- **TASK INSTRUCTIONS**
The entries that follow need to be printed exactly as they are, minus any pictures.

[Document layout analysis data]
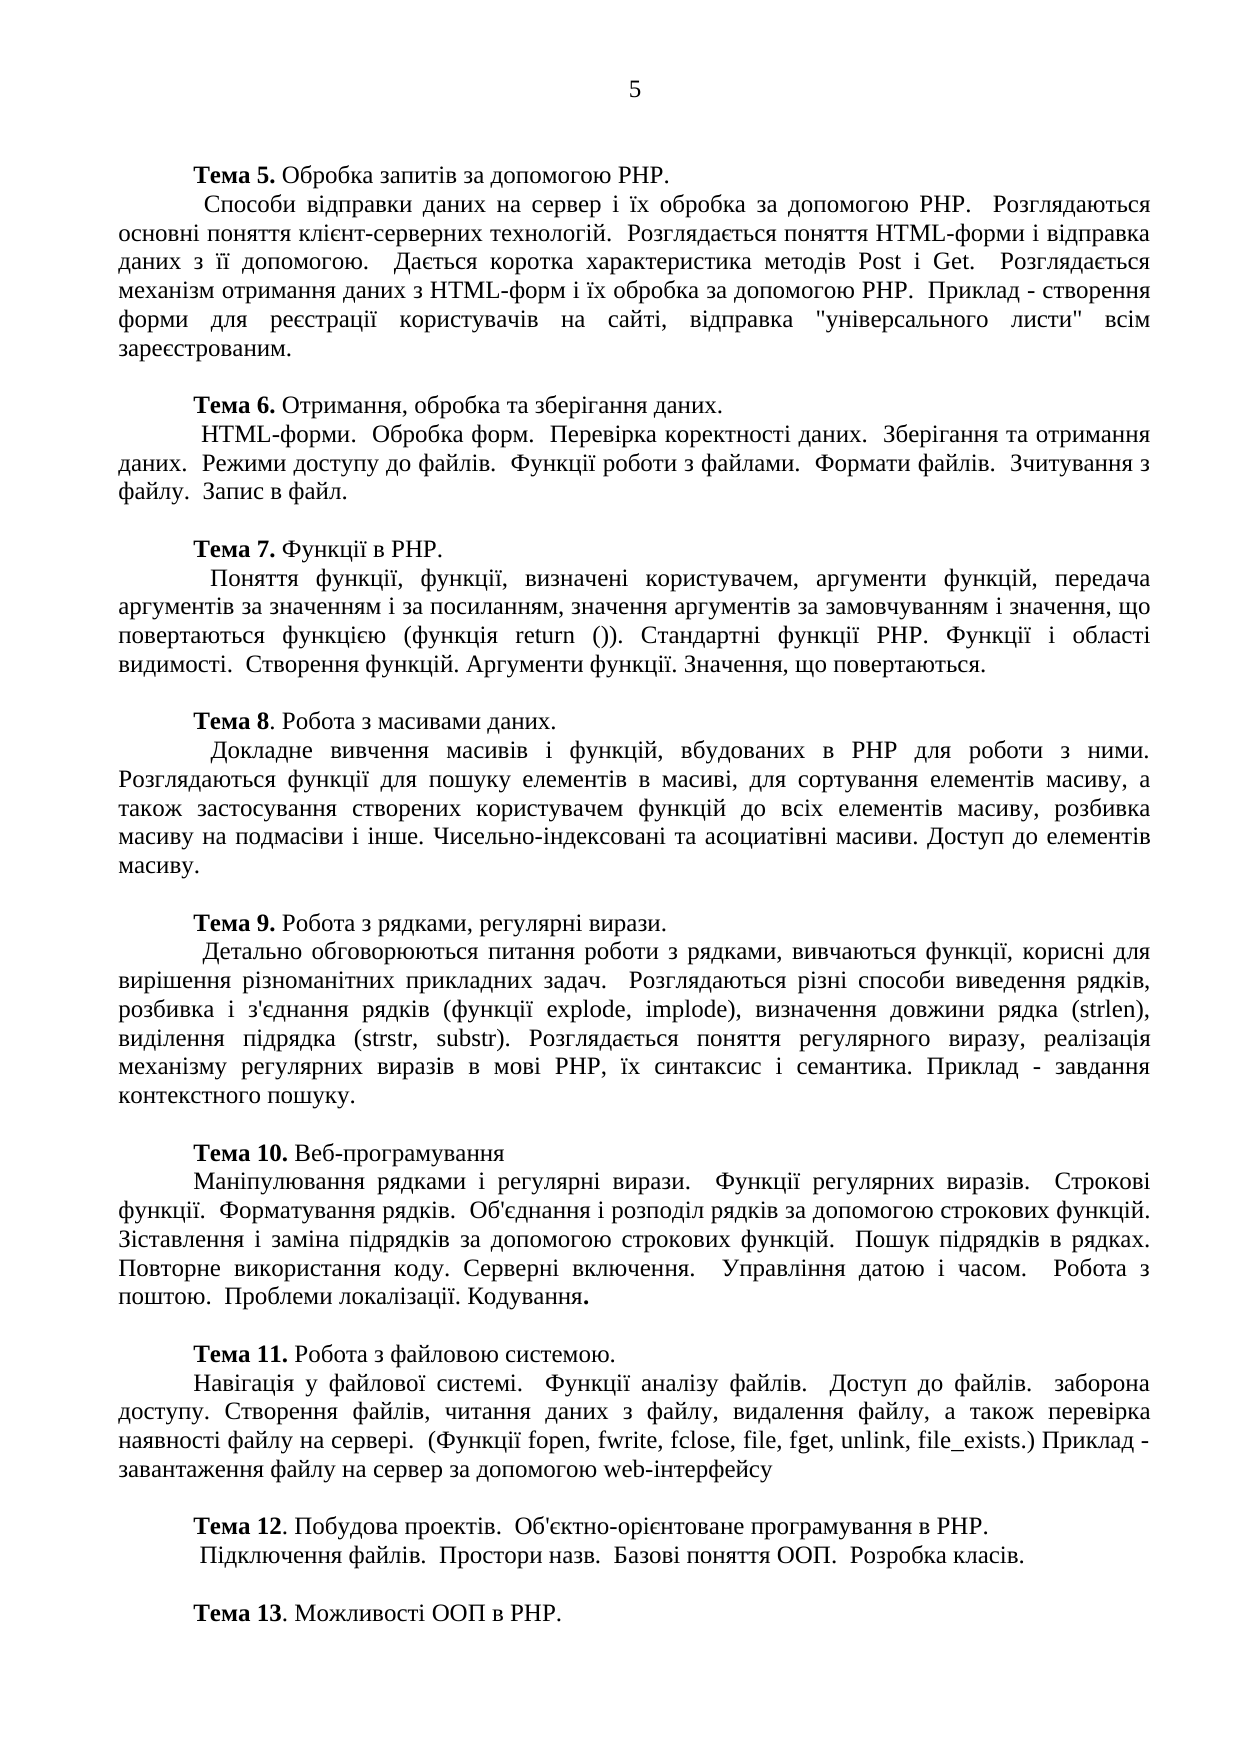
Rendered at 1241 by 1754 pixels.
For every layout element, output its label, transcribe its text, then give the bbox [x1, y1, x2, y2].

text Маніпулювання рядками і регулярні вирази. Функції регулярних виразів. Строкові функції. Форматування рядків. Об'єднання і розподіл рядків за допомогою строкових функцій. Зіставлення і заміна підрядків за допомогою строкових функцій. Пошук підрядків в рядках. Повторне використання коду. Серверні включення. Управління датою і часом. Робота з поштою. Проблеми локалізації. Кодування. [118, 1166, 1152, 1310]
text Тема 5. Обробка запитів за допомогою PHP. [118, 160, 1152, 189]
text Тема 11. Робота з файловою системою. [118, 1339, 1152, 1368]
text Тема 9. Робота з рядками, регулярні вирази. [118, 908, 1152, 936]
text HTML-форми. Обробка форм. Перевірка коректності даних. Зберігання та отримання даних. Режими доступу до файлів. Функції роботи з файлами. Формати файлів. Зчитування з файлу. Запис в файл. [118, 419, 1152, 505]
text Поняття функції, функції, визначені користувачем, аргументи функцій, передача аргументів за значенням і за посиланням, значення аргументів за замовчуванням і значення, що повертаються функцією (функція return ()). Стандартні функції PHP. Функції і області видимості. Створення функцій. Аргументи функції. Значення, що повертаються. [118, 563, 1152, 678]
text Тема 10. Веб-програмування [118, 1138, 1152, 1166]
text Навігація у файлової системі. Функції аналізу файлів. Доступ до файлів. заборона доступу. Створення файлів, читання даних з файлу, видалення файлу, а також перевірка наявності файлу на сервері. (Функції fopen, fwrite, fclose, file, fget, unlink, file_exists.) Приклад - завантаження файлу на сервер за допомогою web-інтерфейсу [118, 1368, 1152, 1483]
text Тема 13. Можливості ООП в PHP. [118, 1598, 1152, 1626]
text Докладне вивчення масивів і функцій, вбудованих в PHP для роботи з ними. Розглядаються функції для пошуку елементів в масиві, для сортування елементів масиву, а також застосування створених користувачем функцій до всіх елементів масиву, розбивка масиву на подмасіви і інше. Чисельно-індексовані та асоциатівні масиви. Доступ до елементів масиву. [118, 735, 1152, 879]
text Способи відправки даних на сервер і їх обробка за допомогою PHP. Розглядаються основні поняття клієнт-серверних технологій. Розглядається поняття HTML-форми і відправка даних з її допомогою. Дається коротка характеристика методів Post і Get. Розглядається механізм отримання даних з HTML-форм і їх обробка за допомогою PHP. Приклад - створення форми для реєстрації користувачів на сайті, відправка "універсального листи" всім зареєстрованим. [118, 189, 1152, 361]
text Тема 12. Побудова проектів. Об'єктно-орієнтоване програмування в PHP. [118, 1511, 1152, 1540]
text Тема 6. Отримання, обробка та зберігання даних. [118, 390, 1152, 419]
text Детально обговорюються питання роботи з рядками, вивчаються функції, корисні для вирішення різноманітних прикладних задач. Розглядаються різні способи виведення рядків, розбивка і з'єднання рядків (функції explode, implode), визначення довжини рядка (strlen), виділення підрядка (strstr, substr). Розглядається поняття регулярного виразу, реалізація механізму регулярних виразів в мові PHP, їх синтаксис і семантика. Приклад - завдання контекстного пошуку. [118, 936, 1152, 1109]
text Тема 7. Функції в PHP. [118, 534, 1152, 563]
text Тема 8. Робота з масивами даних. [118, 706, 1152, 735]
text Підключення файлів. Простори назв. Базові поняття ООП. Розробка класів. [118, 1540, 1152, 1569]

- **ANSWER BOX**
Rendered at 1241 by 1754 pixels.
For every layout element, output its label, transcribe its text, then give the bbox [x1, y1, x2, y2].

text Маніпулювання рядками і регулярні вирази. Функції регулярних виразів. Строкові функції. Форматування рядків. Об'єднання і розподіл рядків за допомогою строкових функцій. Зіставлення і заміна підрядків за допомогою строкових функцій. Пошук підрядків в рядках. Повторне використання коду. Серверні включення. Управління датою і часом. Робота з поштою. Проблеми локалізації. Кодування. [118, 1166, 1152, 1310]
text Тема 5. Обробка запитів за допомогою PHP. [118, 160, 1152, 189]
text Тема 11. Робота з файловою системою. [118, 1339, 1152, 1368]
text Тема 9. Робота з рядками, регулярні вирази. [118, 908, 1152, 936]
text HTML-форми. Обробка форм. Перевірка коректності даних. Зберігання та отримання даних. Режими доступу до файлів. Функції роботи з файлами. Формати файлів. Зчитування з файлу. Запис в файл. [118, 419, 1152, 505]
text Поняття функції, функції, визначені користувачем, аргументи функцій, передача аргументів за значенням і за посиланням, значення аргументів за замовчуванням і значення, що повертаються функцією (функція return ()). Стандартні функції PHP. Функції і області видимості. Створення функцій. Аргументи функції. Значення, що повертаються. [118, 563, 1152, 678]
text Тема 10. Веб-програмування [118, 1138, 1152, 1166]
text Навігація у файлової системі. Функції аналізу файлів. Доступ до файлів. заборона доступу. Створення файлів, читання даних з файлу, видалення файлу, а також перевірка наявності файлу на сервері. (Функції fopen, fwrite, fclose, file, fget, unlink, file_exists.) Приклад - завантаження файлу на сервер за допомогою web-інтерфейсу [118, 1368, 1152, 1483]
text Тема 13. Можливості ООП в PHP. [118, 1598, 1152, 1626]
text Докладне вивчення масивів і функцій, вбудованих в PHP для роботи з ними. Розглядаються функції для пошуку елементів в масиві, для сортування елементів масиву, а також застосування створених користувачем функцій до всіх елементів масиву, розбивка масиву на подмасіви і інше. Чисельно-індексовані та асоциатівні масиви. Доступ до елементів масиву. [118, 735, 1152, 879]
text Способи відправки даних на сервер і їх обробка за допомогою PHP. Розглядаються основні поняття клієнт-серверних технологій. Розглядається поняття HTML-форми і відправка даних з її допомогою. Дається коротка характеристика методів Post і Get. Розглядається механізм отримання даних з HTML-форм і їх обробка за допомогою PHP. Приклад - створення форми для реєстрації користувачів на сайті, відправка "універсального листи" всім зареєстрованим. [118, 189, 1152, 361]
text Тема 12. Побудова проектів. Об'єктно-орієнтоване програмування в PHP. [118, 1511, 1152, 1540]
text Тема 6. Отримання, обробка та зберігання даних. [118, 390, 1152, 419]
text Детально обговорюються питання роботи з рядками, вивчаються функції, корисні для вирішення різноманітних прикладних задач. Розглядаються різні способи виведення рядків, розбивка і з'єднання рядків (функції explode, implode), визначення довжини рядка (strlen), виділення підрядка (strstr, substr). Розглядається поняття регулярного виразу, реалізація механізму регулярних виразів в мові PHP, їх синтаксис і семантика. Приклад - завдання контекстного пошуку. [118, 936, 1152, 1109]
text Тема 7. Функції в PHP. [118, 534, 1152, 563]
text Тема 8. Робота з масивами даних. [118, 706, 1152, 735]
text Підключення файлів. Простори назв. Базові поняття ООП. Розробка класів. [118, 1540, 1152, 1569]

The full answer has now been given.